• **Task statement**: Copy the items below word for word, starting with their first line and ending with the line that contains "Dark Grey / Orange", including both of those lines.

• **Exercise data**:
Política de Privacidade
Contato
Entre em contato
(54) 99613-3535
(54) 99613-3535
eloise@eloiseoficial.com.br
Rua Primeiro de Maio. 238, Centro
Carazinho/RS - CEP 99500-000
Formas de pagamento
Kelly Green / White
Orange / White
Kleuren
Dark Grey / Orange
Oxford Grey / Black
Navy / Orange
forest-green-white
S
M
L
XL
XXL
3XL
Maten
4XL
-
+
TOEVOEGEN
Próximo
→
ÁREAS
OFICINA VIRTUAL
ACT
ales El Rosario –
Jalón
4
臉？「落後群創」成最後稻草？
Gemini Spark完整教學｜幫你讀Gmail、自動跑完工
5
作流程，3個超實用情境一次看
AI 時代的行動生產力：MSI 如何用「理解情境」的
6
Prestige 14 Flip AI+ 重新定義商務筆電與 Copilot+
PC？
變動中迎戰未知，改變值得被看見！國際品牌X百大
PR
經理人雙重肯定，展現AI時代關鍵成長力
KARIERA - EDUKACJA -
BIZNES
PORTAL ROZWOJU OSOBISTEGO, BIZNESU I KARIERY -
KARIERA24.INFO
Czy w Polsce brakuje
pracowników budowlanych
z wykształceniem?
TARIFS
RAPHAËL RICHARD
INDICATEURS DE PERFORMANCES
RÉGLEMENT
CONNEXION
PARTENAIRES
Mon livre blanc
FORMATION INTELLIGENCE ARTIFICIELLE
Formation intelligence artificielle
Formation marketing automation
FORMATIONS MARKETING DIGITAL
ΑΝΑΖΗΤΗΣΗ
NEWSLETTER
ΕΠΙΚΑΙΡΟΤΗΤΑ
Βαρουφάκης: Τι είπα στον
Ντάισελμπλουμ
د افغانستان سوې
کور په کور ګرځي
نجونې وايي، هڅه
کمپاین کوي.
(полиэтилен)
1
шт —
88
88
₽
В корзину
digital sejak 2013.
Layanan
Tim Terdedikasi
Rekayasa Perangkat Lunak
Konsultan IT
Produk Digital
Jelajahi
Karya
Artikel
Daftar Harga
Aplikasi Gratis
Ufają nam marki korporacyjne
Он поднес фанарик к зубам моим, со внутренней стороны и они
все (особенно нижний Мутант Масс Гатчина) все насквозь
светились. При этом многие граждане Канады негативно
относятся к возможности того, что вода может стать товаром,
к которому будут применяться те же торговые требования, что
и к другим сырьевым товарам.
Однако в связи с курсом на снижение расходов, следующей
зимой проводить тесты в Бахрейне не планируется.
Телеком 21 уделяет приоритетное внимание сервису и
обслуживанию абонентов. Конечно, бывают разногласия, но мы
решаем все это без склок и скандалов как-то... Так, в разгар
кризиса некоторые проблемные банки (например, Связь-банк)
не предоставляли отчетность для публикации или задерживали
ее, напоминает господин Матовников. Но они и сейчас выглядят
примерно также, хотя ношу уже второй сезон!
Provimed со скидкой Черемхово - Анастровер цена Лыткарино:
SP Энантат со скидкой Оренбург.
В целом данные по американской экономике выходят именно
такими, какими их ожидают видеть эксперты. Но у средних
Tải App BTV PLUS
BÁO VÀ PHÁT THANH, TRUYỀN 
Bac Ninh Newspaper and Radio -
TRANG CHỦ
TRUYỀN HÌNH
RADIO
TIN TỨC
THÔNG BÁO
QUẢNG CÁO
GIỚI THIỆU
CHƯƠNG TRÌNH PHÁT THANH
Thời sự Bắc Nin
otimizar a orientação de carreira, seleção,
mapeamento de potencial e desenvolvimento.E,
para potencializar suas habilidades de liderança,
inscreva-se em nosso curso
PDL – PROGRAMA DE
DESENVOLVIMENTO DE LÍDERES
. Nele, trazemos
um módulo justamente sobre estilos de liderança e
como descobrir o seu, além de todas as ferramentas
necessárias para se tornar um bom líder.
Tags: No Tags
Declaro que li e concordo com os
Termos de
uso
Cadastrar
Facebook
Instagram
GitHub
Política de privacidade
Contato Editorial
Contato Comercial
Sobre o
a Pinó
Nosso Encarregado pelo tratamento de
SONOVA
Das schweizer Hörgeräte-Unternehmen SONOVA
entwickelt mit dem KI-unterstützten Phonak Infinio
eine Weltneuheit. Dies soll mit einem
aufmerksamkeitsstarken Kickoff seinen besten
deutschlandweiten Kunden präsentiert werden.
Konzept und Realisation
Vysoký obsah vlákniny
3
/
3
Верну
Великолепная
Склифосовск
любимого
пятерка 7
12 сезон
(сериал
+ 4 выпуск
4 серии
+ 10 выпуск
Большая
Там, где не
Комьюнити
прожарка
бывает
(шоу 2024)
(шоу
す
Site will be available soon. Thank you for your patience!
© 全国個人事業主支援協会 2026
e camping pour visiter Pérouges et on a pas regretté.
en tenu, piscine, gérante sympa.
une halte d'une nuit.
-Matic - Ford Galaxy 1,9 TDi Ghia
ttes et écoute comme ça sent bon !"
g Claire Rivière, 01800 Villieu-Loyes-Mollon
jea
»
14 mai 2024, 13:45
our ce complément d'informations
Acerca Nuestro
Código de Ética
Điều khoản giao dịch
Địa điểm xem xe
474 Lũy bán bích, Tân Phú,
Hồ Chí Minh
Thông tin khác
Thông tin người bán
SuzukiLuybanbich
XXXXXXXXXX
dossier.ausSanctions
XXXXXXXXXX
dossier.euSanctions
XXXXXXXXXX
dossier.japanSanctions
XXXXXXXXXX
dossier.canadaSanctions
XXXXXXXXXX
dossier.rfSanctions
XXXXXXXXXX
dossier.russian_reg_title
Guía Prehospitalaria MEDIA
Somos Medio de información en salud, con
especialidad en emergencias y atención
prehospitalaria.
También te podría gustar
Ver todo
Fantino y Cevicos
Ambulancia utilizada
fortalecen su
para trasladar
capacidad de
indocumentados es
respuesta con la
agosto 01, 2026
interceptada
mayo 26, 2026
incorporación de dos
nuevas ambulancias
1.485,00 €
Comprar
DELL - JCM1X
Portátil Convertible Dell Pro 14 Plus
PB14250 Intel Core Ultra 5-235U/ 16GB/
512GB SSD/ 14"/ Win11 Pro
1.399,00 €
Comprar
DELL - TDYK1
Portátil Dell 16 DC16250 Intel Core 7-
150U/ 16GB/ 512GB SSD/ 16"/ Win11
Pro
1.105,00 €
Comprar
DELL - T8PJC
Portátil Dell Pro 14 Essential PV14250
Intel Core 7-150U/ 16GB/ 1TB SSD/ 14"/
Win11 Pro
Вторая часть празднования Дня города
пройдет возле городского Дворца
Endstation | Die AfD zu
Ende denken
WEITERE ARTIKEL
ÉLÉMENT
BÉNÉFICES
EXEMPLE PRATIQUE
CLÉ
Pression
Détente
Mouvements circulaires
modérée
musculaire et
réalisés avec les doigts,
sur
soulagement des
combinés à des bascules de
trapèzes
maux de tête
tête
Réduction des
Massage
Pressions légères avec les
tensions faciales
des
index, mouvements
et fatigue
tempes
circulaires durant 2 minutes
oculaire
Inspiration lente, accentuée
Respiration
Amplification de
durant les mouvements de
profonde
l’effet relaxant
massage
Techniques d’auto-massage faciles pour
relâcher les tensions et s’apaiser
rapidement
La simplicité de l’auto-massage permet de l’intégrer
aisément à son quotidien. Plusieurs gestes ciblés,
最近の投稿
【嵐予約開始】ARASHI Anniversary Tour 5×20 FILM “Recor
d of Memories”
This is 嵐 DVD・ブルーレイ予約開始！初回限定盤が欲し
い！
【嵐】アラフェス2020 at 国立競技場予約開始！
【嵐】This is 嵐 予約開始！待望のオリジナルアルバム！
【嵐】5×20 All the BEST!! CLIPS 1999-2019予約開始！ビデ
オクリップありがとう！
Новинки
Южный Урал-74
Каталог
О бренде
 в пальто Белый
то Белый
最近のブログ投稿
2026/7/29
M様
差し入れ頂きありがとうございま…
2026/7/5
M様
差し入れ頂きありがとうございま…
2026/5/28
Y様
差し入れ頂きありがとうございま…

• **Written solution**:
Política de Privacidade
Contato
Entre em contato
(54) 99613-3535
(54) 99613-3535
eloise@eloiseoficial.com.br
Rua Primeiro de Maio. 238, Centro
Carazinho/RS - CEP 99500-000
Formas de pagamento
Kelly Green / White
Orange / White
Kleuren
Dark Grey / Orange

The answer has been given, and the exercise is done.